Lucky me. It's FREE!

I can understand the need to monetize a free product. It’s a little shady though when these “features” are so obscured- or completely hidden. Then to make matters worse the removal process is often difficult or intentionally complicated. Fixing this particular problem in the Chrome browser was simple, Firefox was a pain. Total removal of this particular spambar required uninstalling the AVG Safe Search program. Fortunately this will be listed as a separate program from the actual a/v package.

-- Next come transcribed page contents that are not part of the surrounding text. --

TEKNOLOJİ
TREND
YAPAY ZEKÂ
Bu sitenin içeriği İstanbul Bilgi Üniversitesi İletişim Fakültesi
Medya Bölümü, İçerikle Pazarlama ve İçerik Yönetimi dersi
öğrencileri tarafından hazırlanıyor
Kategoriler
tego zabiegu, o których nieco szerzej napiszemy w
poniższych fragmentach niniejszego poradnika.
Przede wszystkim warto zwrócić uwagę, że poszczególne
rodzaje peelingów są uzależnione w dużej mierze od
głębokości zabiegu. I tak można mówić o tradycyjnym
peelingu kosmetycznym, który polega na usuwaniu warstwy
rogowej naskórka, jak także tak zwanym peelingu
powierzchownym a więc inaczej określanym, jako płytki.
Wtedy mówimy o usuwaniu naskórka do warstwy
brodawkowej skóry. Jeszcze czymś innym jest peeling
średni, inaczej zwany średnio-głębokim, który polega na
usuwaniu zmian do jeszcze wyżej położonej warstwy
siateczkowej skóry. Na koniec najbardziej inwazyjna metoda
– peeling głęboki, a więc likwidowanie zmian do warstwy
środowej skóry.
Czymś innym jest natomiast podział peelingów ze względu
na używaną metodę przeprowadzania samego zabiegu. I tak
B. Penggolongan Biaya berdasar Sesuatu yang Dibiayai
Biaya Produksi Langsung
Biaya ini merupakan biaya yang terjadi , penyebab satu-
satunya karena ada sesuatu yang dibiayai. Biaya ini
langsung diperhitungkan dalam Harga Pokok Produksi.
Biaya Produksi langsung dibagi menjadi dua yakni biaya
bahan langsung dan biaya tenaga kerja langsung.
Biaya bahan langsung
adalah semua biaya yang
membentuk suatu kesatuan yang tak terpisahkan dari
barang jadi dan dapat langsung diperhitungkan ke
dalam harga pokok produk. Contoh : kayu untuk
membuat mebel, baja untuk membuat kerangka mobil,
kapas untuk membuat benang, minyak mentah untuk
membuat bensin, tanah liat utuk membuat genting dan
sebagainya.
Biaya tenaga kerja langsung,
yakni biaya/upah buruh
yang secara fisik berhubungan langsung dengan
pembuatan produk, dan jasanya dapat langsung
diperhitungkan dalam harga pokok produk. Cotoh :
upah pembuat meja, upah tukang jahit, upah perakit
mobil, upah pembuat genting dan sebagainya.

But this practice is nothing new. Google “unwanted toolbar” and you’ll see that thousands of others feel your pain. Anyone who has installed Java will have seen this dialog box (above) asking to install the Ask toolbar. Though they may not remember it. Notice it is ticked by default? Handy.

If you don’t uncheck it you’ll have a new toolbar on your web browser and sometimes a red Ask button. Most people wonder how they got there.

Adobe has gotten into the act also. If you’ve recently downloaded Acrobat Reader chances are you also came away with a McAfee security product. There’s another one of those “opt out” checkboxes on the Acrobat download page. Once again, most people wonder how McAfee got on their computer.

The best way to avoid this sort of crap is to slow down, read the dialogs, and pay particular attention to any form fields- especially checkboxes. I still use AVG Free today. But I’ll be a lot more careful the next it downloads an update!